Unfortunately, Pakistan is still following that colonial mindset, which has ingrained within generations that fair skin is superior to other tones. This belief is propagated through television advertisements, soaps, drama serials and celebrity endorsements. It’s hard to imagine a future where Pakistan’s beauty standards will have shifted to real beauty. People here are too obsessed with the “gora complex” and using whitening creams and beauty filters. Especially in our entertainment industry, where we see that the entire cast is fairly skinned, whether it’s a drama serial or a movie.

Saboor aly, a Pakistani actress, shared similar views in an interview. She believed that almost all media agencies cast on the basis of fair complexion. Saboor talking about the beauty standards and complexes in our society mentioned that “There are many channels and production houses who still believe in beauty standards and fair complexion. If you have a fair complexion you will immediately get a lead character.”

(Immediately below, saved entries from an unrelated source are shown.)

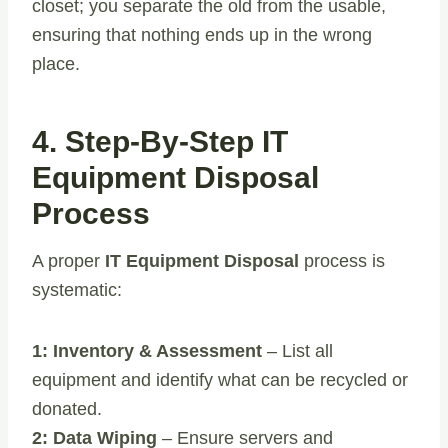
closet; you separate the old from the usable,
ensuring that nothing ends up in the wrong
place.
4. Step-By-Step IT
Equipment Disposal
Process
A proper
IT Equipment Disposal
process is
systematic:
1: Inventory & Assessment
– List all
equipment and identify what can be recycled or
donated.
2: Data Wiping
– Ensure servers and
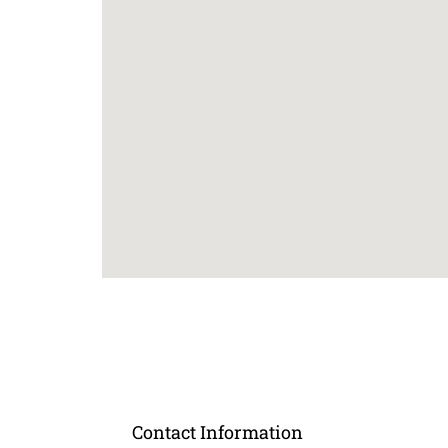
Contact Information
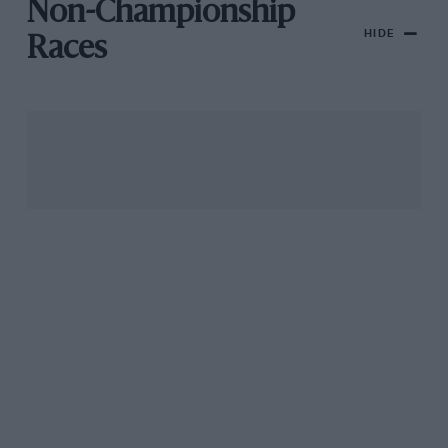
Non-Championship
HIDE
Races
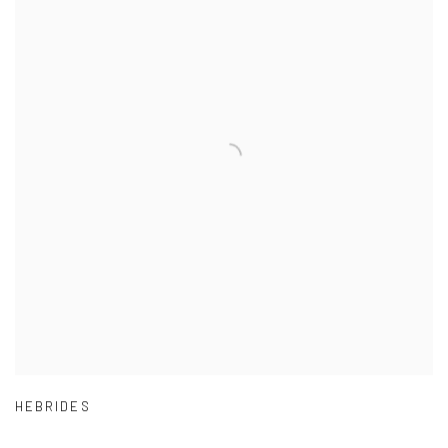
HEBRIDES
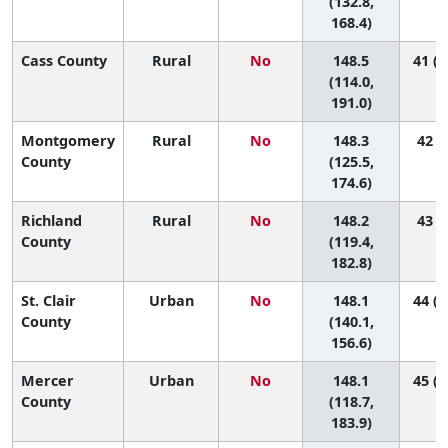
(132.8,
168.4)
Cass County
Rural
No
148.5
41 (1
(114.0,
191.0)
Montgomery
Rural
No
148.3
42 (4
County
(125.5,
174.6)
Richland
Rural
No
148.2
43 (3
County
(119.4,
182.8)
St. Clair
Urban
No
148.1
44 (2
County
(140.1,
156.6)
Mercer
Urban
No
148.1
45 (3
County
(118.7,
183.9)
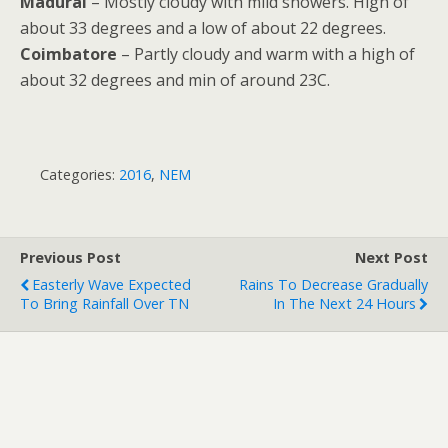
Madurai
– Mostly cloudy with mild showers. High of
about 33 degrees and a low of about 22 degrees.
Coimbatore
– Partly cloudy and warm with a high of
about 32 degrees and min of around 23C.
Categories:
2016
,
NEM
Previous Post
Next Post
Easterly Wave Expected
Rains To Decrease Gradually
To Bring Rainfall Over TN
In The Next 24 Hours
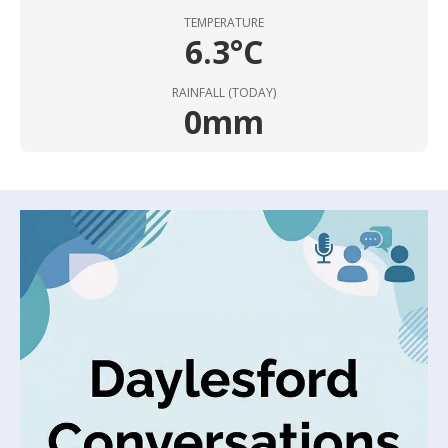
TEMPERATURE
6.3°C
RAINFALL (TODAY)
0mm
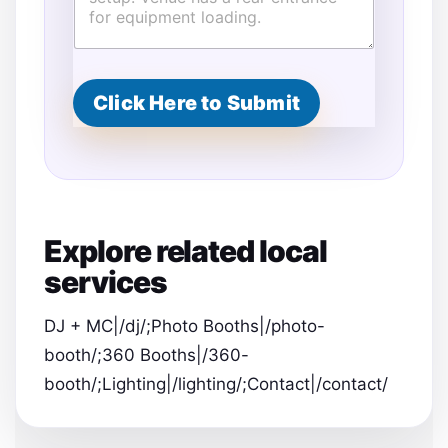
t
s
E
v
e
Click Here to Submit
n
t
L
o
c
a
t
Explore related local
i
o
services
n
E
m
DJ + MC|/dj/;Photo Booths|/photo-
a
booth/;360 Booths|/360-
i
l
booth/;Lighting|/lighting/;Contact|/contact/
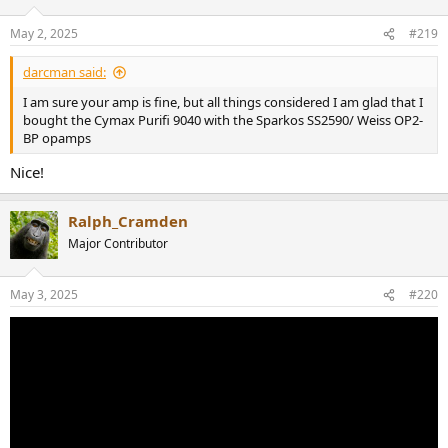
May 2, 2025
#219
darcman said:
I am sure your amp is fine, but all things considered I am glad that I
bought the Cymax Purifi 9040 with the Sparkos SS2590/ Weiss OP2-
BP opamps
Nice!
Ralph_Cramden
Major Contributor
May 3, 2025
#220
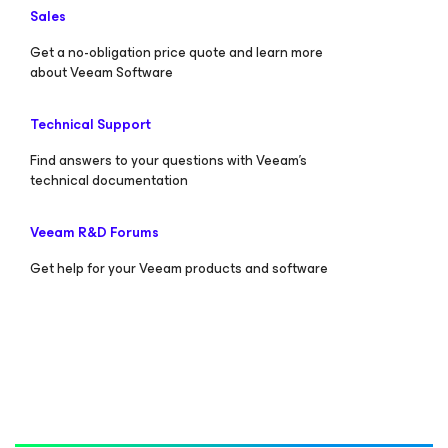
Sales
Get a no-obligation price quote and learn more
about Veeam Software
Technical Support
Find answers to your questions with Veeam’s
technical documentation
Veeam R&D Forums
Get help for your Veeam products and software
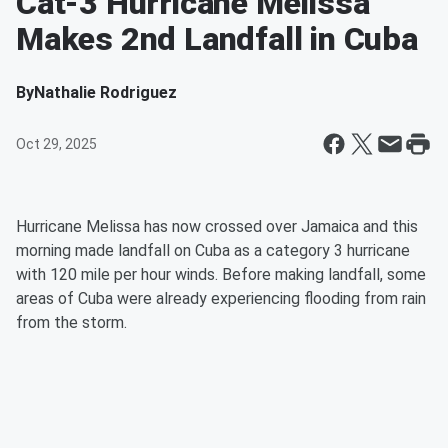
Cat-3 Hurricane Melissa
Makes 2nd Landfall in Cuba
By
Nathalie Rodriguez
Oct 29, 2025
Hurricane Melissa has now crossed over Jamaica and this
morning made landfall on Cuba as a category 3 hurricane
with 120 mile per hour winds. Before making landfall, some
areas of Cuba were already experiencing flooding from rain
from the storm.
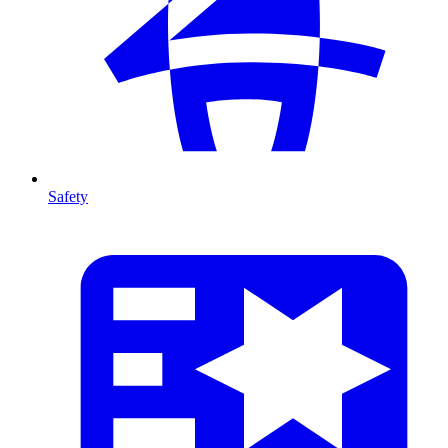
Safety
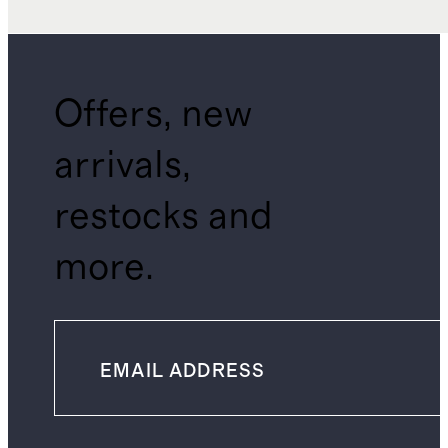
Offers, new
arrivals,
restocks and
more.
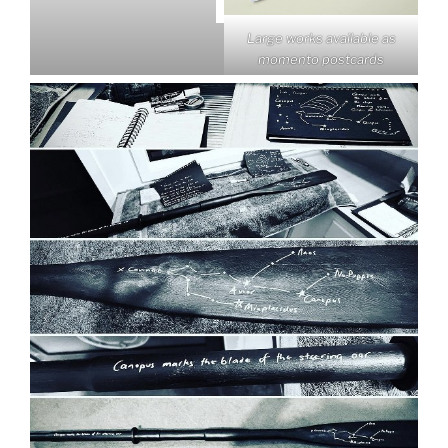
Large works available as
momento postcards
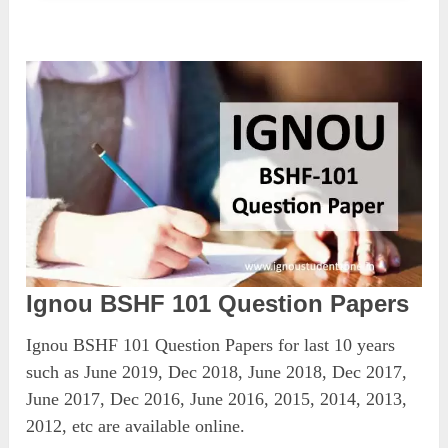
Ignou BSHF 101 Question Papers
Ignou BSHF 101 Question Papers for last 10 years
such as June 2019, Dec 2018, June 2018, Dec 2017,
June 2017, Dec 2016, June 2016, 2015, 2014, 2013,
2012, etc are available online.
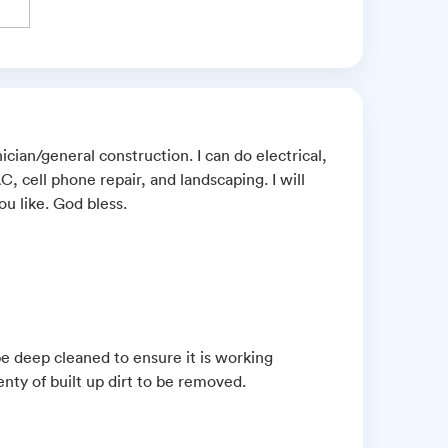
ician/general construction. I can do electrical,
 cell phone repair, and landscaping. I will
u like. God bless.
e deep cleaned to ensure it is working
enty of built up dirt to be removed.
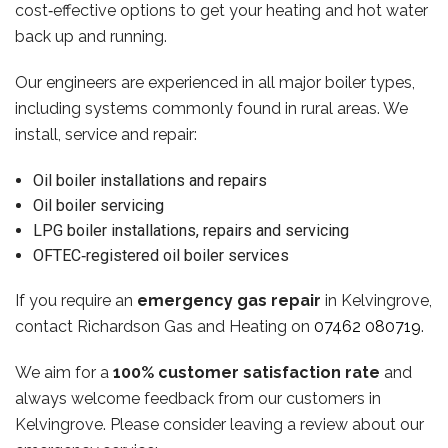
cost‑effective options to get your heating and hot water
back up and running.
Our engineers are experienced in all major boiler types,
including systems commonly found in rural areas. We
install, service and repair:
Oil boiler installations and repairs
Oil boiler servicing
LPG boiler installations, repairs and servicing
OFTEC‑registered oil boiler services
If you require an
emergency gas repair
in Kelvingrove,
contact Richardson Gas and Heating on
07462 080719
.
We aim for a
100% customer satisfaction rate
and
always welcome feedback from our customers in
Kelvingrove. Please consider leaving a review about our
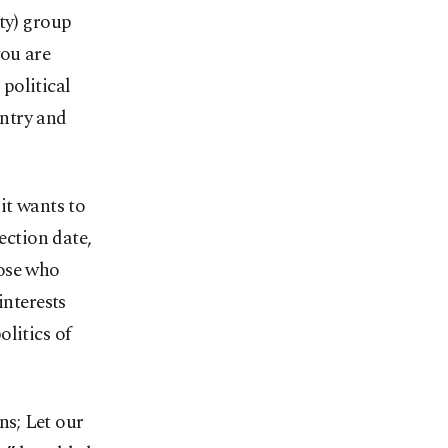
ty) group
you are
 political
untry and
it wants to
ection date,
hose who
interests
litics of
ns; Let our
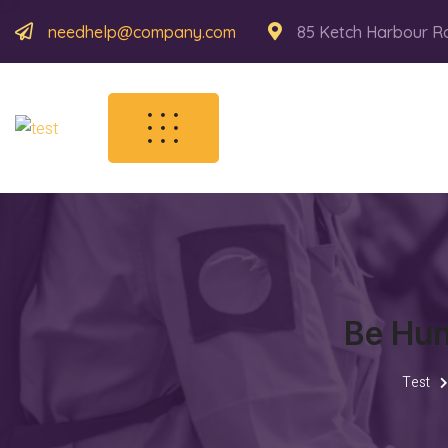
needhelp@company.com
85 Ketch Harbour R
Be Hun
Test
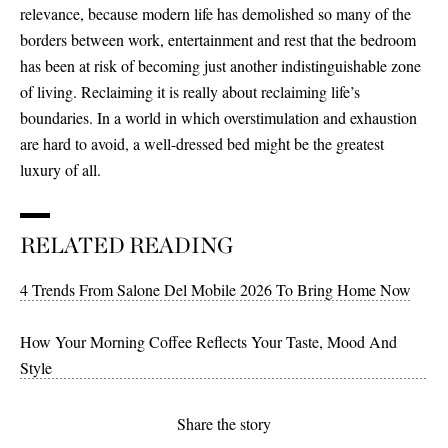
relevance, because modern life has demolished so many of the
borders between work, entertainment and rest that the bedroom
has been at risk of becoming just another indistinguishable zone
of living. Reclaiming it is really about reclaiming life’s
boundaries. In a world in which overstimulation and exhaustion
are hard to avoid, a well-dressed bed might be the greatest
luxury of all.
RELATED READING
4 Trends From Salone Del Mobile 2026 To Bring Home Now
How Your Morning Coffee Reflects Your Taste, Mood And
Style
Share the story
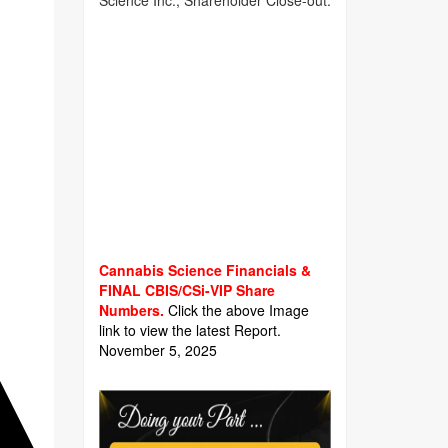
Science Inc., Shareholder Close-out.
Cannabis Science Financials &
FINAL CBIS/CSi-VIP Share
Numbers.
Click the above Image
link to view the latest Report.
November 5, 2025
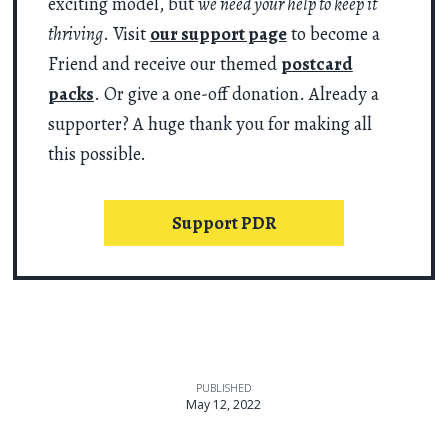
exciting model, but
we need your help to keep it
thriving
. Visit
our support page
to become a
Friend and receive our themed
postcard
packs
. Or give a one-off donation. Already a
supporter? A huge thank you for making all
this possible.
Support PDR
PUBLISHED
May 12, 2022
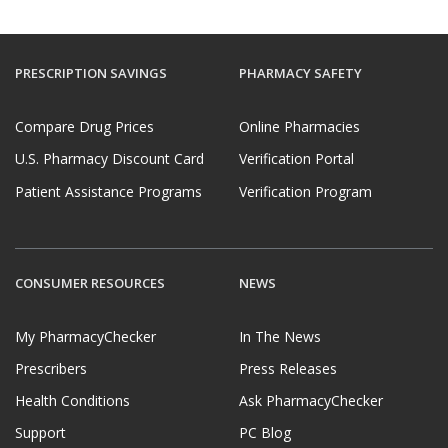
PRESCRIPTION SAVINGS
PHARMACY SAFETY
Compare Drug Prices
Online Pharmacies
U.S. Pharmacy Discount Card
Verification Portal
Patient Assistance Programs
Verification Program
CONSUMER RESOURCES
NEWS
My PharmacyChecker
In The News
Prescribers
Press Releases
Health Conditions
Ask PharmacyChecker
Support
PC Blog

Faysal Qureshi, a Pakistani actor, has also expressed his concern for the obsession with white complexion in the industry in particular and the society as a whole in a recent interview with Fuchsia Megazine. According to Faysal, the concept was affecting the career of accomplished actors by not getting the roles they deserved, “just because of your face, just because of your color complexion, your Instagram following, don’t waste other people who are really good actors both male and female. So please we need good actors. We must do something, to make the only good actors work.”

The percentage of naturally fair-skinned individuals in South Asia, when compared to the region’s predominantly dusky tones, is fairly low. The lack of young women and men on screen with darker complexions is unfathomable when it comes to casting leads for drama serials, advertisements and even social media or modeling campaigns. Even fair-skinned actresses are made lighter and fairer with makeup, making them appear at least two shades lighter.

How can any young woman with dark or dusky skin feel comfortable with her appearance and natural skin colour when she has no role models to pave the way for acceptance and self-love? Drama producers cast domestic helpers and lower class women with darker skin because apparently you NEED to be rich and affluent to be fair skinned.